Exercise goal:
In the copy, include every entry exactly but none of the images.

---------- Records to use ----------

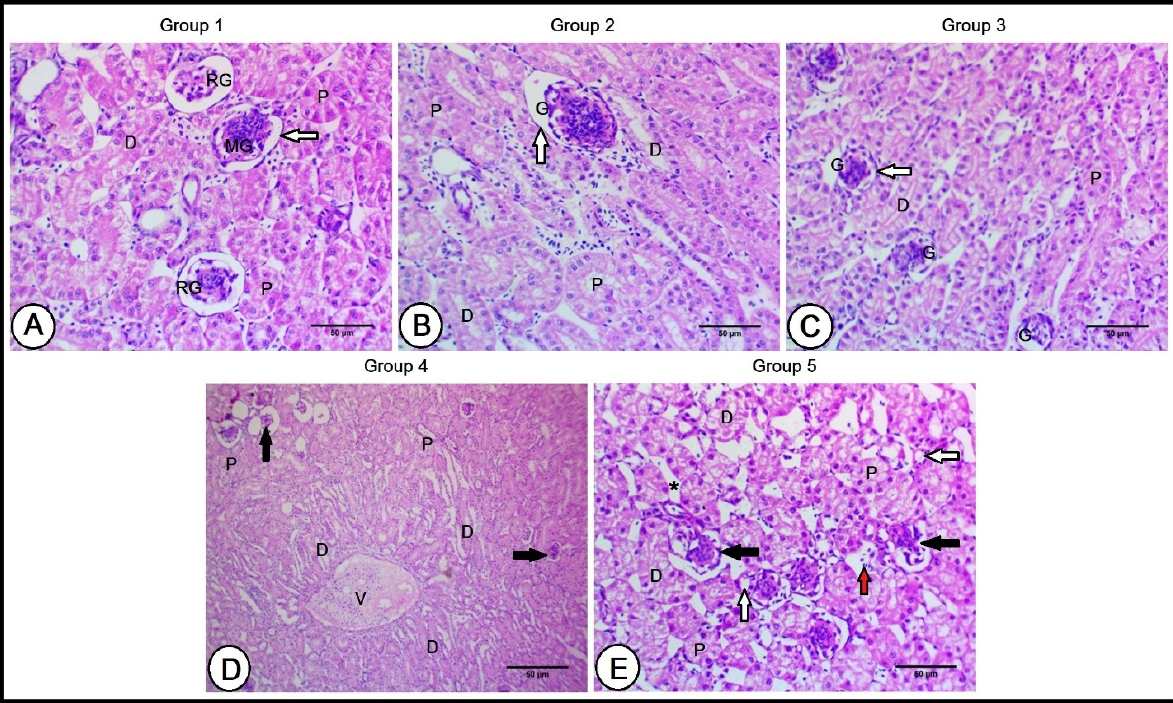
Figure 2. A histopathological analysis of the renal cortex in the experimental groups ( A ): Renal cortex of the control group showing glomeruli of reptilian-type nephrons (RG) and glomeruli of mammalian nephrons (MG), and proximal (P) and distal (D) convoluted tubules. The glomerulus was surrounded by thin glomerular basement membranes (black arrow). The renal cortex of the second ( B ) and third ( C ) groups revealed large-sized proximal (P) and distal (D) convoluted tubules. The glomeruli (G) increased in size in the second group; however, their size was slightly reduced in the third group. The glomeruli were surrounded by thin glomerular basement membranes. The renal cortex of the fourth group ( D ) shows small-sized glomeruli (black arrows) and a concentric arrangement of distal convoluted tubules ( D ) around the intralobular vein (V). The renal cortex of the fifth group ( E ), illustrating small-sized glomeruli, surrounded by irregularly disrupted basement membranes (black arrows), and large interstitial spaces (black asterisk) between small-sized proximal (P) and distal (D) convoluted tubules. Note the presence of atrophied tubules (white arrows) and few lymphocytic infiltrations (red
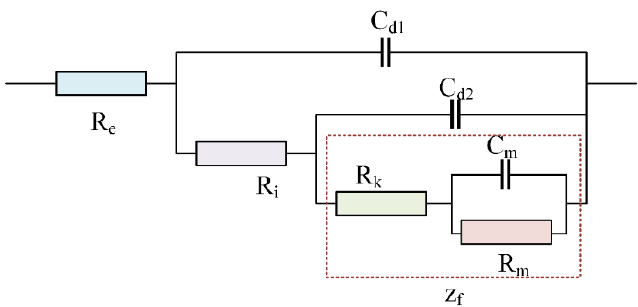
Figure 38. Schematic representation of the equivalent circuit of a typical metal air battery, i.e., Zn air battery battery [130].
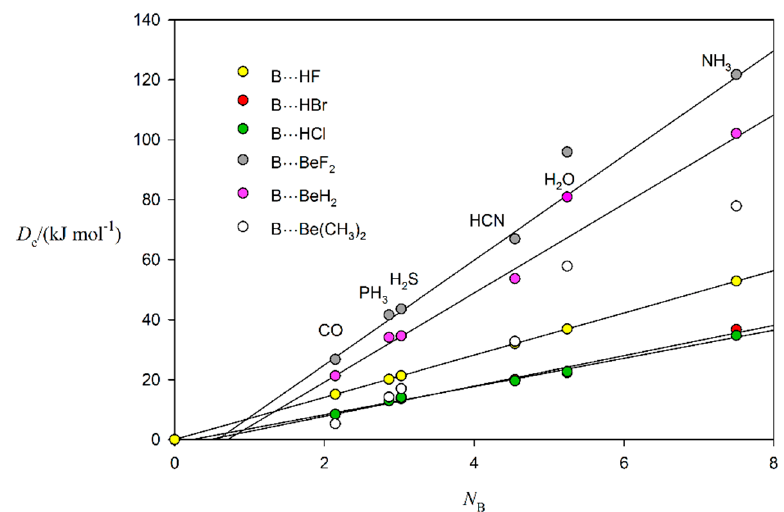
Figure 9. D e versus the nucleophilicity, N B , for the series B ··· BeR 2 and B ··· HX complexes (B = CO, HCN, H 2 O, NH 3 , H 2 S and PH 3 ; R = F, H or CH 3 ; X = F, Cl or Br). The N B values are defined by the B ··· HF straight line through the origin (see text for details). The points for H 2 O ··· BeR 2 were excluded from the regression fits for reasons discussed in the text. The regression lines and points for B ··· HCl and B ··· HBr are almost coincident. To avoid congestion, the regression line for the B ··· Be(CH 3 ) 2 points has been omitted. ( R 2 = 0.994, 0.996, 0.998, 1.000.0.993 and 0.988 for Be(CH 3 ) 2 , BeH 2 , BeF 2 , HF, HCl and HBr lines, respectively). Table 3. Nucleophilicities of six Lewis bases, B, and electrophilicities of nine Lewis acids, A.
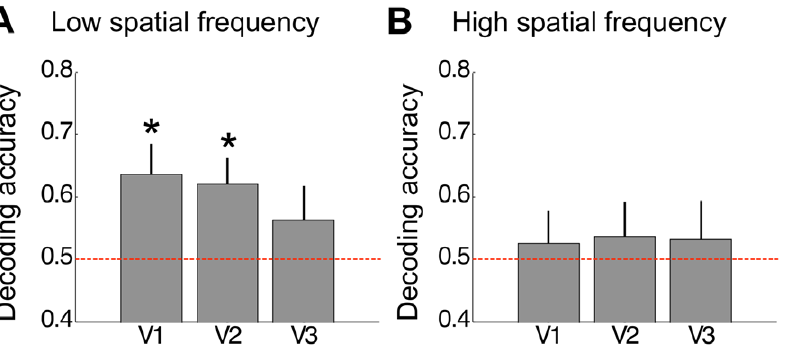
Figure 2. Decoding stimulus eye-of-origin for the low spatial frequency stimulus (A) and the high spatial frequency stimulus (B). Decoding accuracy (proportion correct) obtained for the 100 most discriminative voxels is plotted for the three ROIs averaged across participants. Error bars depict standard error of the mean. The asterisks indicate that accuracy was significantly above chance (permutation test, p , 0.01, Bonferroni corrected).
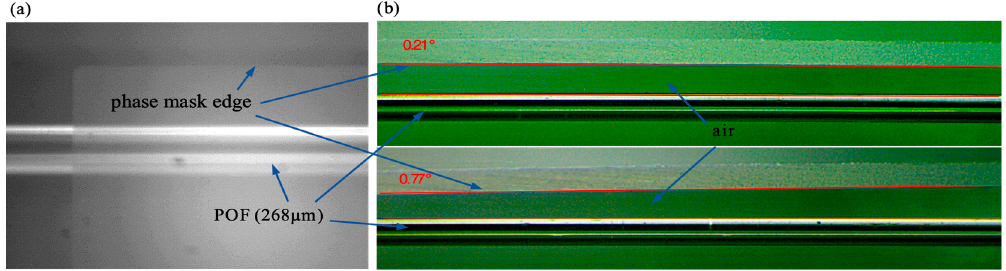
Figure 5. Images of the POF and the phase mask used for evaluation of the angle θ ( a ) and tilt angle ϕ ( b ).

----------

Response for this exercise:
Figure 2. A histopathological analysis of the renal cortex in the experimental groups ( A ): Renal cortex of the control group showing glomeruli of reptilian-type nephrons (RG) and glomeruli of mammalian nephrons (MG), and proximal (P) and distal (D) convoluted tubules. The glomerulus was surrounded by thin glomerular basement membranes (black arrow). The renal cortex of the second ( B ) and third ( C ) groups revealed large-sized proximal (P) and distal (D) convoluted tubules. The glomeruli (G) increased in size in the second group; however, their size was slightly reduced in the third group. The glomeruli were surrounded by thin glomerular basement membranes. The renal cortex of the fourth group ( D ) shows small-sized glomeruli (black arrows) and a concentric arrangement of distal convoluted tubules ( D ) around the intralobular vein (V). The renal cortex of the fifth group ( E ), illustrating small-sized glomeruli, surrounded by irregularly disrupted basement membranes (black arrows), and large interstitial spaces (black asterisk) between small-sized proximal (P) and distal (D) convoluted tubules. Note the presence of atrophied tubules (white arrows) and few lymphocytic infiltrations (red
Figure 38. Schematic representation of the equivalent circuit of a typical metal air battery, i.e., Zn air battery battery [130].
Figure 9. D e versus the nucleophilicity, N B , for the series B ··· BeR 2 and B ··· HX complexes (B = CO, HCN, H 2 O, NH 3 , H 2 S and PH 3 ; R = F, H or CH 3 ; X = F, Cl or Br). The N B values are defined by the B ··· HF straight line through the origin (see text for details). The points for H 2 O ··· BeR 2 were excluded from the regression fits for reasons discussed in the text. The regression lines and points for B ··· HCl and B ··· HBr are almost coincident. To avoid congestion, the regression line for the B ··· Be(CH 3 ) 2 points has been omitted. ( R 2 = 0.994, 0.996, 0.998, 1.000.0.993 and 0.988 for Be(CH 3 ) 2 , BeH 2 , BeF 2 , HF, HCl and HBr lines, respectively). Table 3. Nucleophilicities of six Lewis bases, B, and electrophilicities of nine Lewis acids, A.
Figure 2. Decoding stimulus eye-of-origin for the low spatial frequency stimulus (A) and the high spatial frequency stimulus (B). Decoding accuracy (proportion correct) obtained for the 100 most discriminative voxels is plotted for the three ROIs averaged across participants. Error bars depict standard error of the mean. The asterisks indicate that accuracy was significantly above chance (permutation test, p , 0.01, Bonferroni corrected).
Figure 5. Images of the POF and the phase mask used for evaluation of the angle θ ( a ) and tilt angle ϕ ( b ).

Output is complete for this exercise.